Medical facilities —
While elective specialty services that were initially deemed “non-essential” are now requiring face masks, taking temperatures and asking basic health questions before they allow service, they are being implemented much differently depending on the location. Comments on several feeds identified:
- A dentist’s office that required a phone call from the car so they could open the door and a personal escort to the service chair.
- An orthodontist’s office that met patients outside and had patients sign waivers stating if they contacted Covid-19 from their office they would not sue.
- A large professional medical building that took temperatures and asked medical questions inside the front door but did not record the results and, once inside — aside from social distancing posters — all else remained the same from pre Covid-19.
- A chiropractor’s office that only required a mask. No temperature checks no questions.
Regulatory differences from one industry to another —
Social media feeds are filled with frustrations over the regulations personal service industries such as salons, tattoo parlors and personal trainers are required to undertake, which include not only taking temperatures and filling out health questionnaires, but they must also report them to the state, the only industries with such restrictions. They are also limited to 10 people inside the salon regardless of whether the stylists are separated by individual rooms with doors. So, a studio that normally employs multiple stylists cannot have all working at the same time because there must be dedicated employees taking temperatures and the total number allowed inside includes stylists and clients. t.
“I know I will be losing clients, and honestly, I’m afraid of the legal ramifications,” one stylist wrote. “I guess time will tell.”
The differences in how businesses are enforcing the regulations leaves people wondering how the state could possibly know where someone contacted the virus.
A good example is one woman who drove to Greeley from Fort Collins to get her gardening supplies.
“I refuse to wear a mask,” the woman, who wished to remain anonymous, told Complete Colorado. “I did my grocery shopping in Cheyenne, (Wyo.) over the weekend. We just run all our errands in one day in either Cheyenne or Greeley. I found a woman to come to my home and do my hair.”
If that same woman visited three or four different businesses (some who take and report temperatures and some who don’t) on the same day and repeated that process two-three times in a week, and near the end of the 14-day incubation period from her first exposure became sick, there is no way to determine where she may have contracted it.
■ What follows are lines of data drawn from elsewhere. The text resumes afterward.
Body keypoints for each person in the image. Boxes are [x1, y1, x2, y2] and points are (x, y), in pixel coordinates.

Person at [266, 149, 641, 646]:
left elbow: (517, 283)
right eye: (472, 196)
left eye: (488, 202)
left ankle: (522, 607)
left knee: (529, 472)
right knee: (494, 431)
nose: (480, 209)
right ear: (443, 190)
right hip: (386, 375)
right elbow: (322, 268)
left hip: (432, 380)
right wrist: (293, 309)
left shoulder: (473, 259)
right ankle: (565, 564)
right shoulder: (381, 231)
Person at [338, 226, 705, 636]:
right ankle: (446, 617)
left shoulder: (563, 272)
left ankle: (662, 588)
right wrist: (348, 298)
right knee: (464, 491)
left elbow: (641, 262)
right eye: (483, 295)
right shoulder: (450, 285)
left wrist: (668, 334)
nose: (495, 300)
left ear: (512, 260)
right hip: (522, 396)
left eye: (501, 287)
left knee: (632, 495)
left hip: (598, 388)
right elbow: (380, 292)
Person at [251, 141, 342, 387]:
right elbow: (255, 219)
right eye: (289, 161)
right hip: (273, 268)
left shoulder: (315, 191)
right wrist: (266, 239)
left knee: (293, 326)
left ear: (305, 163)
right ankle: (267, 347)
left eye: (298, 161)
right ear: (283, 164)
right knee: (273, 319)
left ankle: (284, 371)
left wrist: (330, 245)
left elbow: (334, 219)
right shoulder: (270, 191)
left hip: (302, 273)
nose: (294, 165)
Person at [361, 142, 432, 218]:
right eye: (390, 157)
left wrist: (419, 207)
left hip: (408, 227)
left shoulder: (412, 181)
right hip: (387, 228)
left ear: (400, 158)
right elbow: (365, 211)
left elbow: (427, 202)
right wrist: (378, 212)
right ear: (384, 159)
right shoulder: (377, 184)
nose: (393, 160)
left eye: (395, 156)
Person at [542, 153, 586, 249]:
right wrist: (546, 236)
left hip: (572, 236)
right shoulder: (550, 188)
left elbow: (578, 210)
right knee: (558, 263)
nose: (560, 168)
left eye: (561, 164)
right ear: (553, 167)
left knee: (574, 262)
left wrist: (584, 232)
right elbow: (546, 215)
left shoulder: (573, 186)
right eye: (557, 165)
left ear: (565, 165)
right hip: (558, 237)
Additionally, some say the assumptions that the state may draw based on a temperature being reported could be entirely wrong, as in the case of a client to a personal service provider.
“What if I go to get my hair cut and I have a temperature of 101 that is reported to the state. I didn’t get my hair cut, but I was in contact with the person who took my temperature, and a week later that person gets sick.” One Facebook post read. “But she has also been to the grocery store, the gas station and ordered pick up from her favorite restaurant. None of the other places were required to take temperatures. Am I going to get a call from the state and be labeled presumptive for COVID-19, forced to test for it or ordered to self-quarantine if I refuse the test, despite my fever possibly being the result of another issue? It’s not right. Without a full medical examination, the state should not be allowed to harvest incomplete data.”
Greeley resident Diane Hoffman, who is in a high-risk group, said she has been extra cautious about going into public beyond her job as an essential employee, but believes it’s time to let people be responsible for themselves.
Hoffman, who said she always wears a mask when in a public building, keeps sanitizer in her car, and doesn’t go out much more than for essential items right now, she’s ready to get back to normal.
“I do worry,” Hoffman said. “But I feel it’s my responsibility to be aware of the situations and protect myself accordingly. I’m not going to hide in fear. I want to be out and about as safely as I can.”